(Dataset entries)
────────────────

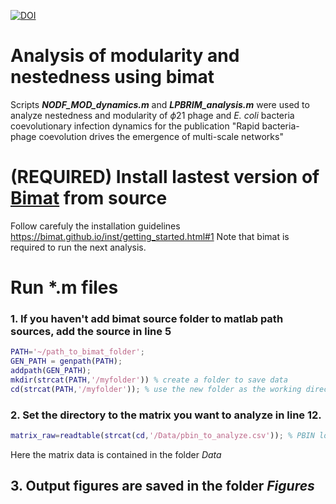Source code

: [![DOI](https://sandbox.zenodo.org/badge/613553321.svg)](https://sandbox.zenodo.org/badge/latestdoi/613553321)
# Analysis of modularity and nestedness using bimat
Scripts **_NODF_MOD_dynamics.m_** and **_LPBRIM_analysis.m_** were used to analyze nestedness and modularity of $\phi 21$ phage and _E. coli_ bacteria coevolutionary infection dynamics for the publication "Rapid bacteria-phage coevolution drives the emergence of multi-scale networks" 
# (REQUIRED) Install lastest version of <a href="https://bimat.github.io/">Bimat</a> from source
Follow carefuly the installation guidelines https://bimat.github.io/inst/getting_started.html#1
Note that bimat is required to run the next analysis.
# Run *.m files
### 1. If you haven't add bimat source folder to matlab path sources, add the source in line 5  
```matlab
PATH='~/path_to_bimat_folder'; 
GEN_PATH = genpath(PATH);
addpath(GEN_PATH);
mkdir(strcat(PATH,'/myfolder')) % create a folder to save data   
cd(strcat(PATH,'/myfolder')); % use the new folder as the working directory
```
### 2. Set the directory to the matrix you want to analyze in line 12.
```matlab
matrix_raw=readtable(strcat(cd,'/Data/pbin_to_analyze.csv')); % PBIN located in Data
```
Here the matrix data is contained in the folder *Data*

## 3. Output figures are saved in the folder *Figures*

────────────────

WHAT THE EXERCISE ASKS
The expected answer is every line above in which the word "myfolder" appears.

OUTPUT FOR THIS TASK
mkdir(strcat(PATH,'/myfolder')) % create a folder to save data   
cd(strcat(PATH,'/myfolder')); % use the new folder as the working directory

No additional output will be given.